## The problem
The answer must consist of every line in the records that contains the word "knee".

## Input data
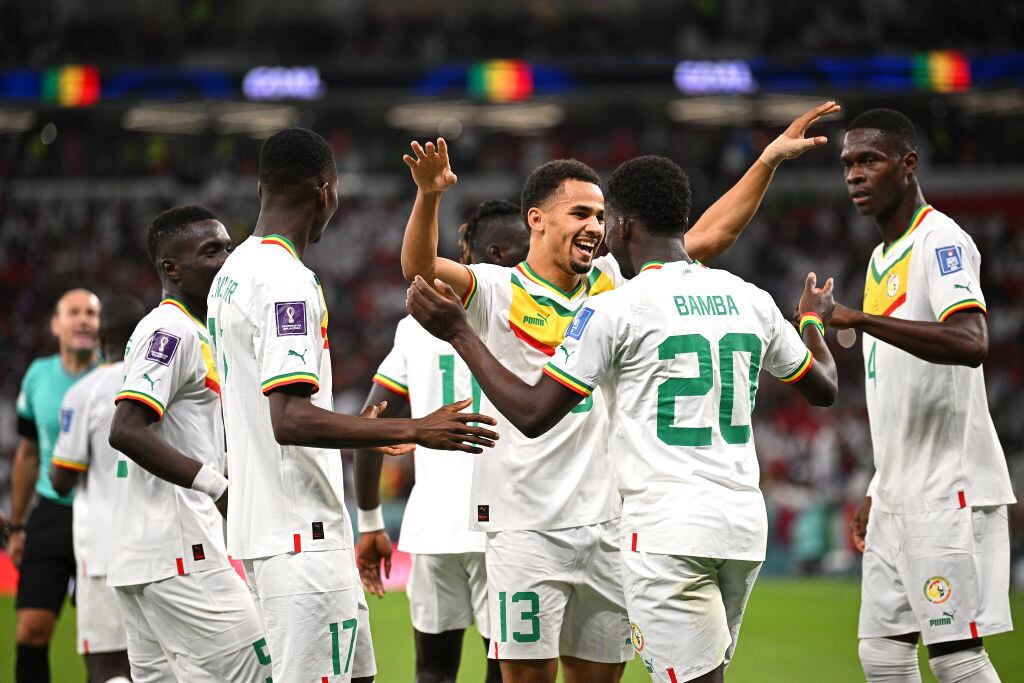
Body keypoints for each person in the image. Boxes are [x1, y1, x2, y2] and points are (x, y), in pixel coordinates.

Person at [399, 102, 839, 683]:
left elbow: (708, 234)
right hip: (524, 524)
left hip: (611, 524)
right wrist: (429, 196)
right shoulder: (494, 288)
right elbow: (418, 268)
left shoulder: (614, 284)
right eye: (580, 213)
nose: (596, 227)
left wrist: (765, 162)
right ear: (537, 220)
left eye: (603, 215)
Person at [207, 127, 499, 683]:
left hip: (279, 532)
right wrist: (419, 429)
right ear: (326, 192)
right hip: (300, 539)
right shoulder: (286, 281)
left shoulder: (232, 273)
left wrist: (360, 430)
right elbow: (288, 418)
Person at [832, 109, 1016, 683]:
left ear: (908, 165)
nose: (855, 175)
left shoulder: (942, 240)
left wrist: (858, 319)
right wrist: (878, 484)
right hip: (899, 492)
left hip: (948, 488)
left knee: (956, 657)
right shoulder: (879, 257)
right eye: (847, 165)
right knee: (883, 654)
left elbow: (970, 340)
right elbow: (898, 392)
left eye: (870, 160)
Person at [354, 199, 528, 683]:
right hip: (509, 527)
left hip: (434, 528)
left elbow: (370, 425)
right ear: (498, 254)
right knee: (509, 669)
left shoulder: (414, 327)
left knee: (433, 671)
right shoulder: (539, 324)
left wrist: (370, 523)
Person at [106, 206, 271, 681]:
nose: (226, 258)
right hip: (181, 550)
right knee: (258, 673)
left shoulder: (196, 330)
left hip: (148, 555)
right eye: (210, 251)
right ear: (170, 268)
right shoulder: (171, 330)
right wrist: (218, 487)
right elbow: (127, 428)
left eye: (227, 246)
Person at [51, 294, 147, 682]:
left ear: (102, 337)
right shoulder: (165, 382)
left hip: (104, 549)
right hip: (161, 543)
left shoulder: (83, 392)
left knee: (108, 666)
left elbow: (61, 480)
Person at [9, 288, 100, 682]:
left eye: (92, 314)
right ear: (55, 324)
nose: (83, 320)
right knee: (30, 630)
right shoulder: (37, 376)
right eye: (74, 312)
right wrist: (16, 526)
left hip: (102, 515)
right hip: (51, 511)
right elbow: (28, 454)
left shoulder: (116, 375)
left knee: (103, 636)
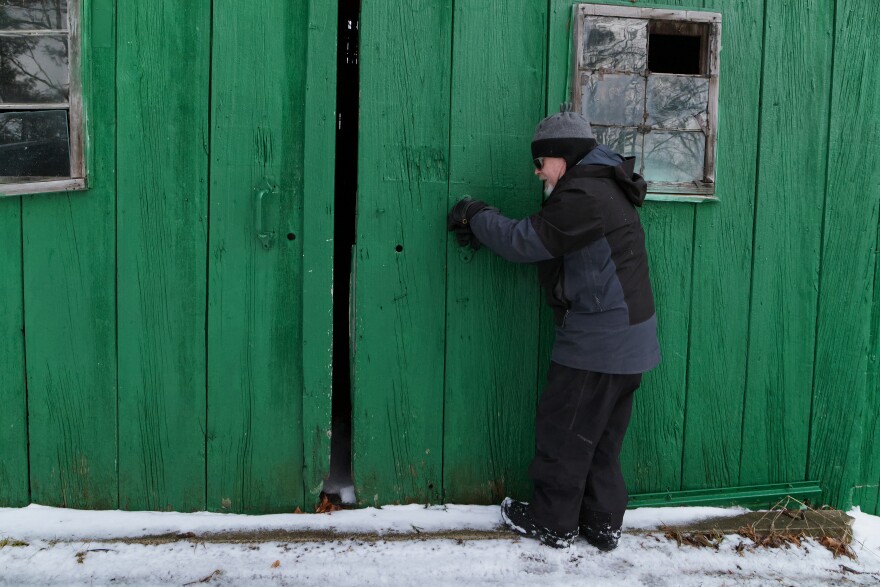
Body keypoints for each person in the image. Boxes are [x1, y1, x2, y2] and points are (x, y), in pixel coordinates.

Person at [446, 105, 660, 550]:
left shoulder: (586, 195)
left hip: (599, 342)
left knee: (565, 432)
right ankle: (601, 524)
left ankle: (552, 522)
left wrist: (475, 214)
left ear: (561, 156)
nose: (538, 173)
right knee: (601, 438)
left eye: (541, 162)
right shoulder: (604, 185)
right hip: (630, 341)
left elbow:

## Exercise answer
left knee: (956, 657)
right knee: (883, 654)
right knee: (509, 669)
left knee: (433, 671)
right knee: (258, 673)
left knee: (108, 666)
right knee: (30, 630)
left knee: (103, 636)
left knee: (565, 432)
right knee: (601, 438)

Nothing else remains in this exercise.